# Autoglass!!!!!!!!!!!!!!!!!!!!!!!!!!!!!!



## giles (May 6, 2002)

Bloody muppets come round to replace the windscreen on my A4 Cabriolet.

Have no idea what they are doing.

Cannot remove the windcreeen.

Crack the screen all over the place trying to get the screen out.

Have to give up.

Head office confirms the car needs to go to Audi for Autoglass and Audi to work together to get the screen replaced.........

Arrrrrrrrrrrggggggggggggggggghhhhhhhhhhhhhhhhh!!!!!!!!!!!!!

P.I.T.A.


----------



## Major Audi Parts Guru (May 7, 2002)

So much for their advert on TV,what a joke 

Giles
Can i suggest you get it done at Aston Green in Slough,i know it's a bit of a trot for you but the guy they use is brilliant.He the best windscreen fitter i've ever seen and he only fits genuine Audi glass supplied by the dealer,not the rubbish some of these windscreen companies fit !!!


----------



## Wak (May 6, 2002)

Had mine done there in April and its been fine so far.


----------



## Gren (Jul 25, 2002)

Oh good 

Got Autoglass coming on Saturday after a boulder hit my windscreen on Monday. Half moon shaped crack in the middle of the windscreen.

Bye bye Â£60.

Gren


----------



## Neil (May 7, 2002)

As always, it totally depends who you get. I had them replace a windscreen about a year ago and the guy that came out made a right hash of it, took ages to get them to concede that it wasn't meant to look that bad, my insurers had to get involved, etc etc, and eventualy got it replaced.

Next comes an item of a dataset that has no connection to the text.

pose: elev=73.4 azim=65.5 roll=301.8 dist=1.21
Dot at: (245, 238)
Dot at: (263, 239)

But, much to my horror when my TT screen had to be replaced last month I had to use them again (as this was who my insurers had their deal with) - fair play though, the guy did a top job ;D and they got me an OEM screen no problem.

Maybe it's cos I went into the workshop to get the TT done that it was better? Don't know if you then get the "chief fitter" or whatever, as opposed to the monkey in the mobile van?! :-/


----------